Co-owners, from left, Ryan Holland, Alex Bettigole, Jennifer Stora and Mike Friedland in their new lumber store, Lumbery, which opened in Cape Elizabeth on Nov. 17. The owners promise that most of the wood products for sale can be traced back to Maine-based mills and harvesters. Courtesy / Mike Friedland

CAPE ELIZABETH — About 16 months ago, Mike Friedland was at a big-box retail store looking for some lumber when he found a piece of wood labeled “Idaho.”

“At first I thought it was a brand name,” the South Portland resident and home repair company owner said.

Since then he’s heard a lot of wood at these stores, used by many Maine contractors, comes from out of state. Friedland said he found that solid data on just how much wood is hard to come by, but he learned that, among other species, pine used in construction in the Pine Tree State often comes from Georgia.

That prompted Friedland, 49, to start a new business in Cape Elizabeth, a lumberyard with a twist: nearly all the wood he sells is harvested and milled in Maine.

Friedland, a native of Brooklyn, New York, has been living in South Portland since 1999, owning and running Willard Square Home Repair, a home repair contracting company. Even before the pandemic hit, his company was already thinking about buying and storing lumber in bulk for repair work.

“We said, if we’re going to stockpile our own wood, we ought to sell our own wood,” he said.

After the pandemic broke out, Friedland was concerned about keeping his usual business going. Despite the economic difficulties at the time, he said, there was plenty of work, but he thought it was too risky to ask his 10 employees to keep going into people’s homes.

So Friedland said he “pressed the pause button” on that business and put his energy into running the new business, Lumbery, which opened Nov. 18 at 278 Route 77. The company, he said, offers 1,000 hardware products and about 75 wood products. The store is geared toward everyone who needs wood and wood-related tools, from commercial contractors to homeowners. Most of his wood is sourced directly from Maine-based mills, usually smaller operations. The only exceptions right now are pressure-treated wood and plywood, which he sources from out of state.

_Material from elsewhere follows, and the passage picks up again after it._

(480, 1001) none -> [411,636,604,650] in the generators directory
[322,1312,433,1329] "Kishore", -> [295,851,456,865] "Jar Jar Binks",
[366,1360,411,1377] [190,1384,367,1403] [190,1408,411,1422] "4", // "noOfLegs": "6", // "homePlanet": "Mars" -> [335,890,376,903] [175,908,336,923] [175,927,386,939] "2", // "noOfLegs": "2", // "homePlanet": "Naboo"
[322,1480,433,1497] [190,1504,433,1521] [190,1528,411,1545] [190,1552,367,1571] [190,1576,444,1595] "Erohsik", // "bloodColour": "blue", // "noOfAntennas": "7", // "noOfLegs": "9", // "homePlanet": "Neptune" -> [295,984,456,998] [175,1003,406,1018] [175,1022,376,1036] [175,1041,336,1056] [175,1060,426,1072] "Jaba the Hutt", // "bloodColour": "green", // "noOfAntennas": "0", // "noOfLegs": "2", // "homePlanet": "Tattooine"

Friedland said he did that “just to get open, those are necessary evils at the moment because those are crucial building products,” but he’s working on ensuring that soon even those products will be exclusively sourced in Maine.

Friedland said he reached out for advice to Lee Burnett, who runs Local Wood Works, a nonprofit dedicated to promoting Maine-based wood products. Burnett said wood products are a commodity, meaning they are a component rather than a finished product, which makes it harder to know just how much is being produced or moved in any given place.

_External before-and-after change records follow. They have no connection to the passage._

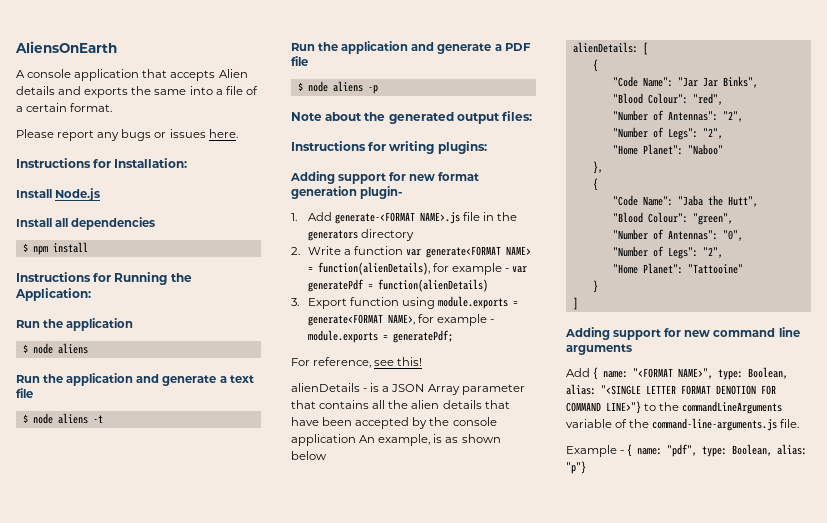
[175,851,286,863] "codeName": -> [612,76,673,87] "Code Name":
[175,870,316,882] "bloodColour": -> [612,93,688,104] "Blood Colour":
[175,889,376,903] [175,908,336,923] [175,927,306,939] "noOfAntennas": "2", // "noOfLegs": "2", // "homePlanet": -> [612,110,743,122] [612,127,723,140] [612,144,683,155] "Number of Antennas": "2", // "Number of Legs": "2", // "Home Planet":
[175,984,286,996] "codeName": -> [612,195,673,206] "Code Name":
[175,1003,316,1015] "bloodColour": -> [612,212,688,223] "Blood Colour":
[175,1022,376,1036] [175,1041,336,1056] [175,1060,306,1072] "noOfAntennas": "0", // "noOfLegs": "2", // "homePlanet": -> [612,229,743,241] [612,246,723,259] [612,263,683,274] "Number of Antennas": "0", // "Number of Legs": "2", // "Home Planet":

“It’s very difficult and expensive to track,” he said.

Burnett could confirm, however, that wood products used in construction in Maine do come from out of state, and from other parts of the world, including China, South America and Africa, but people buying the lumber in stores, especially big-box retailers, wouldn’t necessarily know that.

“It’s not labeled in retail lumberyards, so you don’t really know,” he said.

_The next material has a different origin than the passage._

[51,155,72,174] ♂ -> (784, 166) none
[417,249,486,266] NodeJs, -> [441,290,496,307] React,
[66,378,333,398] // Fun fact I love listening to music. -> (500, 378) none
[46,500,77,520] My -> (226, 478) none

Burnett said working through dedicated relationships with smaller, mom-and-pop mills in the state, like Lumbery does, makes knowing where the company’s wood comes from easier. He said it’s rare for someone like Friedland to take the steps to ensure the traceability of his products.

“He is the only retail lumber yard that is making this effort as consciously as he is,” Burnett said.

Shane O’Neill, forest industry business development manager at the University of Maine at Orono’s School of Forest Resources, said what Friedland is doing is similar to the farm-to-table approach some local food suppliers have employed, and the potential economic benefits are the same.

“By purchasing products produced in the state, you’re supporting the economy of our state,” he said.

Working with smaller, family-owned mills, O’Neill said, also builds awareness of smaller businesses, just like markets do when they source from local, smaller farms.

“It creates an awareness in the public of the local sawmill,” he said.

So far, Friedland said, business is good. He has three co-owners and three employees. He also still gets calls for home repair work, which he hands off to his former repair company employees, who are now finding plenty of work as independent contractors. He said he can’t promise to beat the prices of the big-box stores, but he is pricing his products to compete with other lumberyards.

Most most importantly, buyers know they are supporting Maine businesses that support Maine-based workers.

“It just seems like such an obvious choice to me,” he said.